Comme l'an passé également, toutes les gammes de prix devraient progresser, avec une hausse marquée pour le haut et le très haut de gamme, prévoit Jean-Daniel Pasche.
Prix exorbitants
«La structure des prix est déséquilibrée», nuance pour sa part Grégory Pons, auteur d'une newsletter horlogère indépendante et fin connaisseur du secteur. «Le très haut de gamme fonctionne, tout comme le bas de gamme qui cartonne, mais entre les deux il n'y a plus grand-chose», précise-t-il.
Seules résistent sur le segment des prix moyens les marques adossées à des grands groupes. Tissot, qui profite de la puissance de feu d'un Swatch Group, affiche ainsi une belle santé et constitue l'une des marques phare de sa maison mère.
Quant aux marques indépendantes, elles arrivent à survivre au rouleau compresseur des mastodontes horlogers en se positionnant sur des marchés de niche, note Grégory Pons.

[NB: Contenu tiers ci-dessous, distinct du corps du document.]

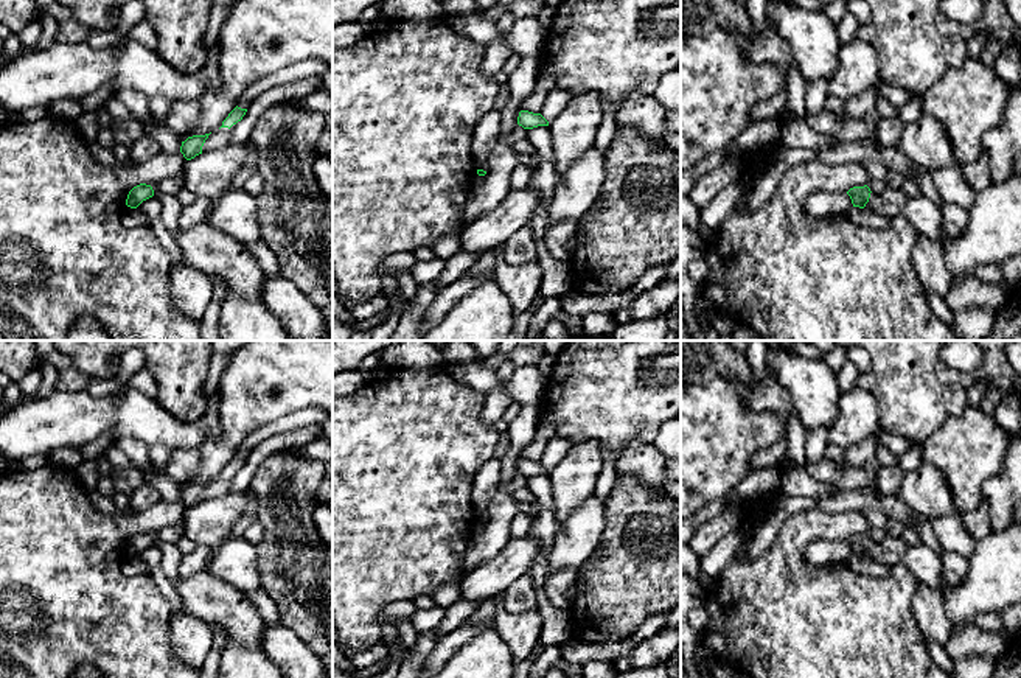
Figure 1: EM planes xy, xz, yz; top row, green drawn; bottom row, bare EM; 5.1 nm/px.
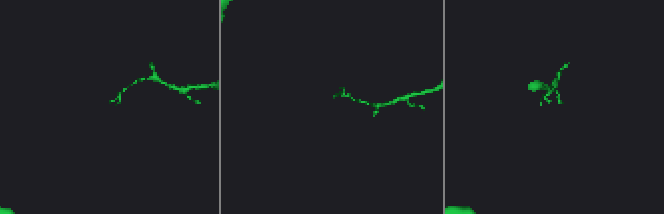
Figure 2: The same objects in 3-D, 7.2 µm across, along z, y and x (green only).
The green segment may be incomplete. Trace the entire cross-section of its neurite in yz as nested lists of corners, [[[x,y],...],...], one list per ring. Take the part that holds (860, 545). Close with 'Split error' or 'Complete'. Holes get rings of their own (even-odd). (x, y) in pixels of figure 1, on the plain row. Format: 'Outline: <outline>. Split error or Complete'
Outline: [[[867,533],[864,535],[853,535],[847,540],[847,543],[852,547],[853,555],[864,557],[870,546],[870,536]]]. Complete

Telle la maison genevoise RJ-Romain Jerome: créée en 2004 et passée entretemps de 1000 à 1200 pièces par an, la marque se distingue par un marketing décalé, avec des montres incluant notamment du métal du Titanic ou de la poussière de lune.
Effet de rattrapage
L'année 2012 sera également une année de gros investissements pour la branche horlogère. Au total, une vingtaine d'acteurs prévoient d'investir plus de 650 millions de francs dans leur outil de production en Suisse et de recruter quelque 2000 personnes.
A la volonté de répondre à une demande en forte hausse et de moderniser leur infrastructure, la décision de Swatch Group de ne plus livrer mouvements et composants à des tiers contraint aussi les marques à verticaliser leur production.
Aucun risque de surcapacité, du moins pour l'instant. «La demande mondiale a triplé depuis quinze ans, mais la Suisse n'a pas pour autant triplé ses capacités industrielles, il y a pénurie partout», souligne Grégory Pons.
En dépit des centaines de créations de postes annoncées, la branche est encore loin d'avoir regagné les emplois perdus depuis 2008, estime de son côté Romain Galeuchet, responsable de la communication pour la Convention patronale de l'industrie horlogère suisse.
Selon les dernières statistiques disponibles, près de 4800 emplois ont disparu entre 2008 et 2010, date à laquelle le secteur horloger et microtechnique suisse comptait un peu plus de 48'500 personnes.